### Activity
Work through the records below and tally every line containing "inactivity". Reply with the total alone.

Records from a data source
== Segment start ==
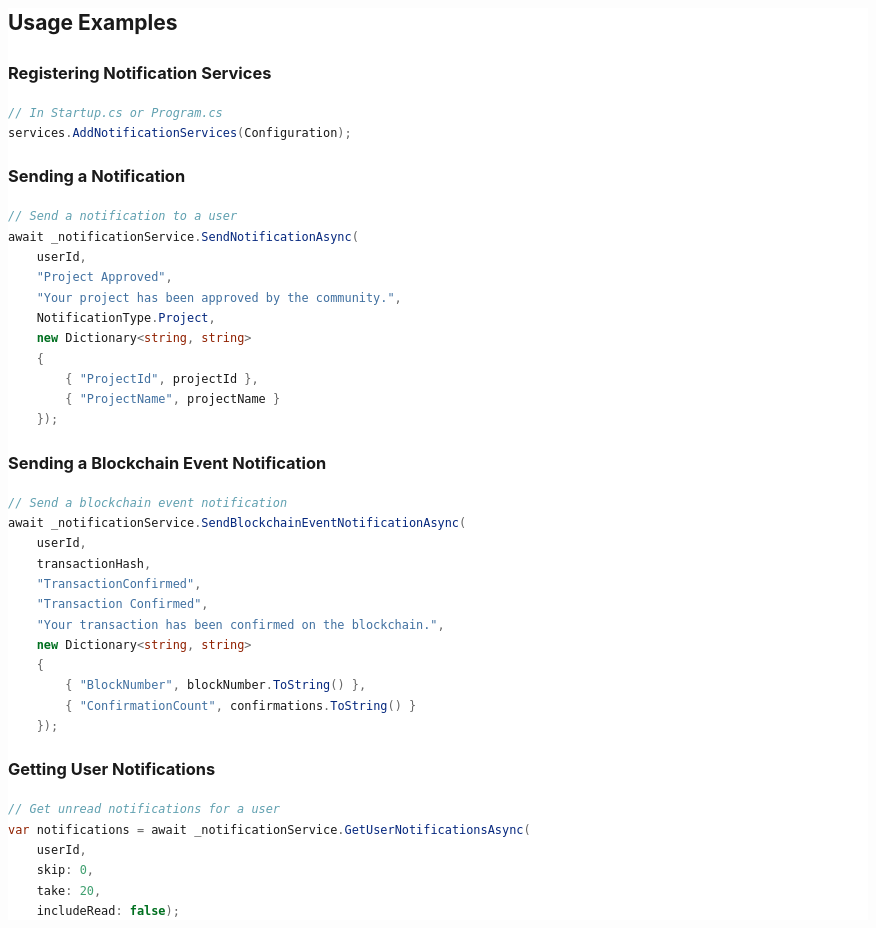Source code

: ## Usage Examples

### Registering Notification Services

```csharp
// In Startup.cs or Program.cs
services.AddNotificationServices(Configuration);
```

### Sending a Notification

```csharp
// Send a notification to a user
await _notificationService.SendNotificationAsync(
    userId,
    "Project Approved",
    "Your project has been approved by the community.",
    NotificationType.Project,
    new Dictionary<string, string>
    {
        { "ProjectId", projectId },
        { "ProjectName", projectName }
    });
```

### Sending a Blockchain Event Notification

```csharp
// Send a blockchain event notification
await _notificationService.SendBlockchainEventNotificationAsync(
    userId,
    transactionHash,
    "TransactionConfirmed",
    "Transaction Confirmed",
    "Your transaction has been confirmed on the blockchain.",
    new Dictionary<string, string>
    {
        { "BlockNumber", blockNumber.ToString() },
        { "ConfirmationCount", confirmations.ToString() }
    });
```

### Getting User Notifications

```csharp
// Get unread notifications for a user
var notifications = await _notificationService.GetUserNotificationsAsync(
    userId,
    skip: 0,
    take: 20,
    includeRead: false);
```
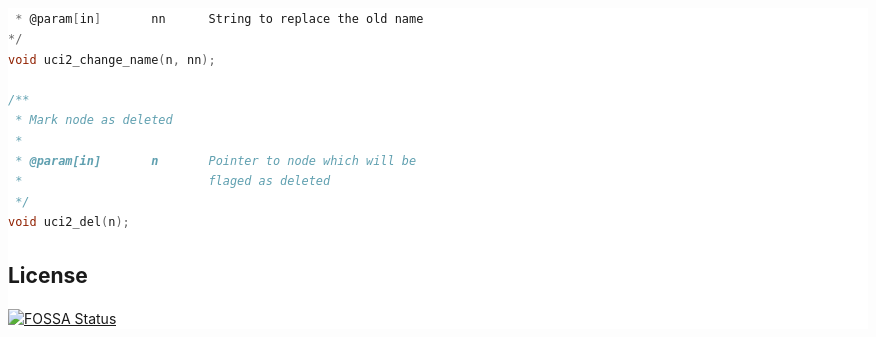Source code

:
 ```c
 * @param[in]       nn      String to replace the old name
*/
void uci2_change_name(n, nn);

/**
 * Mark node as deleted
 *
 * @param[in]       n       Pointer to node which will be
 *                          flaged as deleted
 */
void uci2_del(n);
```


## License
[![FOSSA Status](https://app.fossa.com/api/projects/git%2Bgithub.com%2Fsartura%2Fuci2.svg?type=large)](https://app.fossa.com/projects/git%2Bgithub.com%2Fsartura%2Fuci2?ref=badge_large)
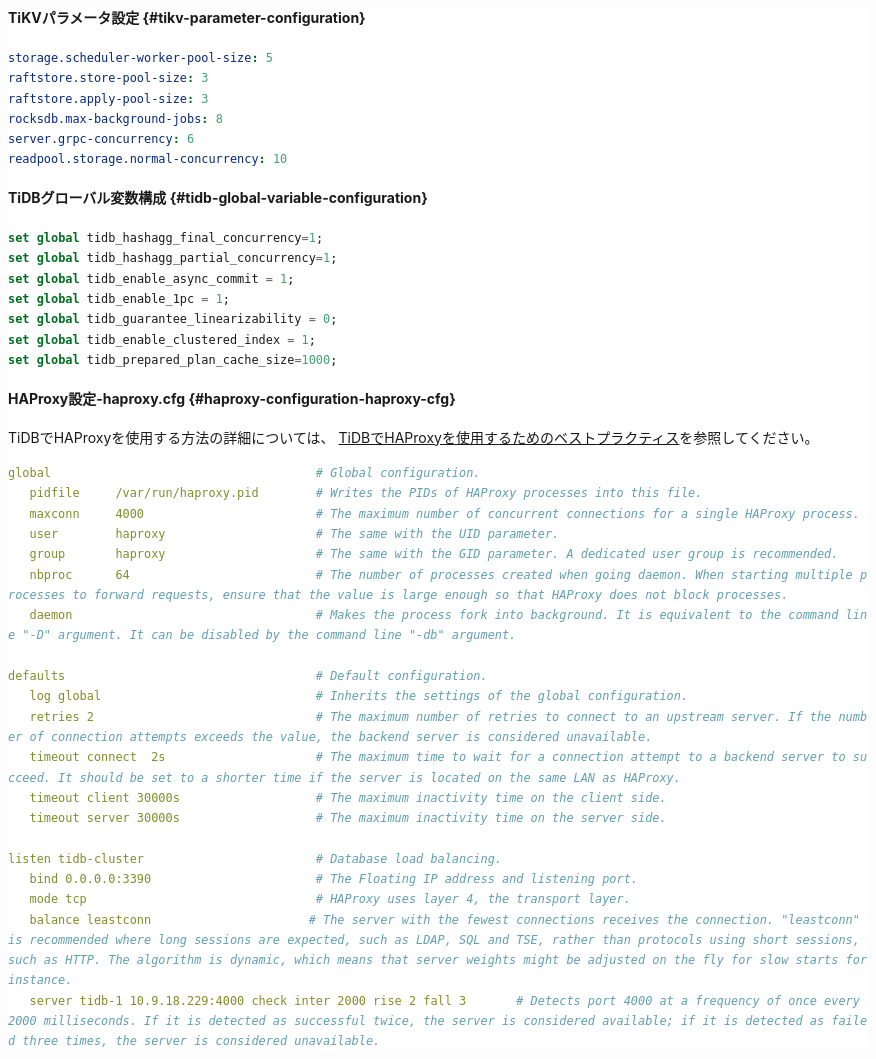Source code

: #### TiKVパラメータ設定 {#tikv-parameter-configuration}


```yaml
storage.scheduler-worker-pool-size: 5
raftstore.store-pool-size: 3
raftstore.apply-pool-size: 3
rocksdb.max-background-jobs: 8
server.grpc-concurrency: 6
readpool.storage.normal-concurrency: 10
```

#### TiDBグローバル変数構成 {#tidb-global-variable-configuration}


```sql
set global tidb_hashagg_final_concurrency=1;
set global tidb_hashagg_partial_concurrency=1;
set global tidb_enable_async_commit = 1;
set global tidb_enable_1pc = 1;
set global tidb_guarantee_linearizability = 0;
set global tidb_enable_clustered_index = 1;
set global tidb_prepared_plan_cache_size=1000;
```

#### HAProxy設定-haproxy.cfg {#haproxy-configuration-haproxy-cfg}

TiDBでHAProxyを使用する方法の詳細については、 [TiDBでHAProxyを使用するためのベストプラクティス](/best-practices/haproxy-best-practices.md)を参照してください。


```yaml
global                                     # Global configuration.
   pidfile     /var/run/haproxy.pid        # Writes the PIDs of HAProxy processes into this file.
   maxconn     4000                        # The maximum number of concurrent connections for a single HAProxy process.
   user        haproxy                     # The same with the UID parameter.
   group       haproxy                     # The same with the GID parameter. A dedicated user group is recommended.
   nbproc      64                          # The number of processes created when going daemon. When starting multiple processes to forward requests, ensure that the value is large enough so that HAProxy does not block processes.
   daemon                                  # Makes the process fork into background. It is equivalent to the command line "-D" argument. It can be disabled by the command line "-db" argument.

defaults                                   # Default configuration.
   log global                              # Inherits the settings of the global configuration.
   retries 2                               # The maximum number of retries to connect to an upstream server. If the number of connection attempts exceeds the value, the backend server is considered unavailable.
   timeout connect  2s                     # The maximum time to wait for a connection attempt to a backend server to succeed. It should be set to a shorter time if the server is located on the same LAN as HAProxy.
   timeout client 30000s                   # The maximum inactivity time on the client side.
   timeout server 30000s                   # The maximum inactivity time on the server side.

listen tidb-cluster                        # Database load balancing.
   bind 0.0.0.0:3390                       # The Floating IP address and listening port.
   mode tcp                                # HAProxy uses layer 4, the transport layer.
   balance leastconn                      # The server with the fewest connections receives the connection. "leastconn" is recommended where long sessions are expected, such as LDAP, SQL and TSE, rather than protocols using short sessions, such as HTTP. The algorithm is dynamic, which means that server weights might be adjusted on the fly for slow starts for instance.
   server tidb-1 10.9.18.229:4000 check inter 2000 rise 2 fall 3       # Detects port 4000 at a frequency of once every 2000 milliseconds. If it is detected as successful twice, the server is considered available; if it is detected as failed three times, the server is considered unavailable.
```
== Segment end ==
### The answer
2